▸ Ejercicios propuestos
a: En el texto sobre el establishment, ¿qué periodista puso en circulación esa palabra y desde qué tipo de publicación lo hizo?
b: Prolonga el texto sobre el establishment a partir de su última oración.

▸ Texto proporcionado

Hace algunas semanas tuve la intención de escribir sobre el establishment, ese término evasivo cuya polisemia telegráfica y concentrada lo ubica en la esfera más distinguida y refinada de la poética política. Parecería que hoy en día sus connotaciones fueran más allá del significado que le dio aquel cuestionado periodista inglés, Henry Fairlie, que puso la palabra en circulación desde una revista londinense, allá por los años cincuenta del siglo que culminó, para nosotros, con el espantajo del riesgo país -determinación del establishment si las hay- asolando nuestro despertar de cada mañana. Fairlie impuso the establishment como la representación de la cerrada estructura de imbricaciones sociales que ejercía el poder real en Inglaterra y, tal vez, su elección haya estado influida por una terminología eclesiástica del inglés de la época, larga de explicar, pero que podría sumarle atrevidas reflexiones celestiales.

La idea se manifestó rentable para referirse a los hilos invisibles que manejan por sí el mundo fáctico y la imaginería romántica se ve tentada de pintarlos escondidos en oscuros capotes medievales, transitando pasajes subterráneos y tomando decisiones irreparables, reunidos tras gruesos muros de piedra que no permiten oír sus susurros perentorios, pero, en realidad, según se los ve desde lejos, sonrien al sol de la cubierta de un yate con un vaso en la mano, o mastican lomos y colitas de cuadril en el lujoso quincho de una quinta resguardada o se apoltronan en los sillones de cuero de una oficina, en el último piso de un rascacielos espejado, iluminada por un ventanal que permita ver toda la amplitud del mundo que pretenden supeditar a sus intereses. Desde ahí suben y bajan la tasa Libor, determinan el precio del petróleo, sientan y des sientan gobernantes, urden guerras, despachan invasiones, financian descontentos populares, desmontan soberanías cabalgando endeudamientos, mediatizan el bien y el mal para relativizar o acomodar su esencia, como dioses. Dioses raros, anómalos, abocados al éxito de sus enjuagues y escindidos de ese, si no bueno, al menos pretendidamente justo, del cuento evangélico que, a juzgar por su desempeño en los últimos cinco mil años, o no existe o es un misario caprichoso y cínico, acólito de los dueños del poder o, en el caso de que haya tenido buenas intenciones, ha demostrado una falta cabal de capacidad de liderazgo para guiar a sus huestes angelicales y terrenas.

[Filas de datos de preguntas espaciales]
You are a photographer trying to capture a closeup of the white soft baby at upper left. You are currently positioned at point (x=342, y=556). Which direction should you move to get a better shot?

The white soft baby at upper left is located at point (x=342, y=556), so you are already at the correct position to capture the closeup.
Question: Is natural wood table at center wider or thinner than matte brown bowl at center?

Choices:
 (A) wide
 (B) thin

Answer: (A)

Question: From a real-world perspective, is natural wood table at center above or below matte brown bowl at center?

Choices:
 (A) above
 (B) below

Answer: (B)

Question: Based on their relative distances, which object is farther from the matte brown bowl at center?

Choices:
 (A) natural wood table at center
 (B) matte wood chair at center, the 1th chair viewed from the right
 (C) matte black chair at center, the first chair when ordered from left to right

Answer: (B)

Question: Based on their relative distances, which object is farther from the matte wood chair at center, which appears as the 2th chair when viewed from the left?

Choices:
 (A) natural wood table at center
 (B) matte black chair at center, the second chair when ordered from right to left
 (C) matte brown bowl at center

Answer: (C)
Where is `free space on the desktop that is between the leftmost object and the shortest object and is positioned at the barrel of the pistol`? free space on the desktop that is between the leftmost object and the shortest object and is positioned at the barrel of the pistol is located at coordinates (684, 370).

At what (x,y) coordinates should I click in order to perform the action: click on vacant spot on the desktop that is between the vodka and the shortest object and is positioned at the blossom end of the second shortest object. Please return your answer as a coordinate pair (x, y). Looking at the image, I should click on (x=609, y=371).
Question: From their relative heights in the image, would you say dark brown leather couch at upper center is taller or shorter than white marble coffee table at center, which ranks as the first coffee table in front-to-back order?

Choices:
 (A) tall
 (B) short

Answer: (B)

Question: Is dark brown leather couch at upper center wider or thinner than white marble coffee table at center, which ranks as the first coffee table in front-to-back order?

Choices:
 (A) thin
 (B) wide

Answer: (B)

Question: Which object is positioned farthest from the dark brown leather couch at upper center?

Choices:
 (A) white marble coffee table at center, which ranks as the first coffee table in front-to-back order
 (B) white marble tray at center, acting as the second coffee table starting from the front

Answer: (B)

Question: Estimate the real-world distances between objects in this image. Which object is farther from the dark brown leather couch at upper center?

▸ Tareas resueltas
a: Fue Henry Fairlie, un periodista inglés, y lo hizo desde una revista londinense.

b:
Si no es Dios, será el diablo… en las versiones demoníacas que la Europa bárbara recibió del oriente bíblico y adaptó a su pensamiento sañudo para diseminarlas a bordo de sus carabelas.

Pongamos por caso a Lucifer. Era el más hermoso de todos los ángeles que circulaban por el cielo, un querubín bello, dotado de la mayor sabiduría. Con flautas bombos y violines giraba por las recámaras de Dios encargado de alabarlo y musicar su gloria. Un día de soberbia y ambición se dio vuelta como un guante, enfrentó al Señor que lo había encumbrado y llevó a su coro de ángeles a formar bancada propia, mandando al diablo -valga la redundancia- las obligaciones para las que había sido elegido.

No sería raro que quien lo hubiera inducido a la rebelión fuera Satanás, el verdadero enemigo, el adversario, tal la significancia de su nombre arameo. Satanás seduce, arrastra a la conducta imprudente, miente, crea espejismos, lidera fantasías, confunde las mentes. En su advocación mefistofélica pone en tu camino bellas modelos con inclinaciones a políticos o una embajada en una democracia rubia o una obra pública en tu provincia; tal vez te apremie con una carpeta que mueve tus arrepentimientos a destiempo, te engolosine con subvenciones de corporativismo social o deje al arbitrio de tu hermandad de trabajadores la tutela de abultadas remesas que durante tantos años habías reclamado. Y a cambio se roba tu alma, tu futuro y tu voto displicente, negligente, irremediable.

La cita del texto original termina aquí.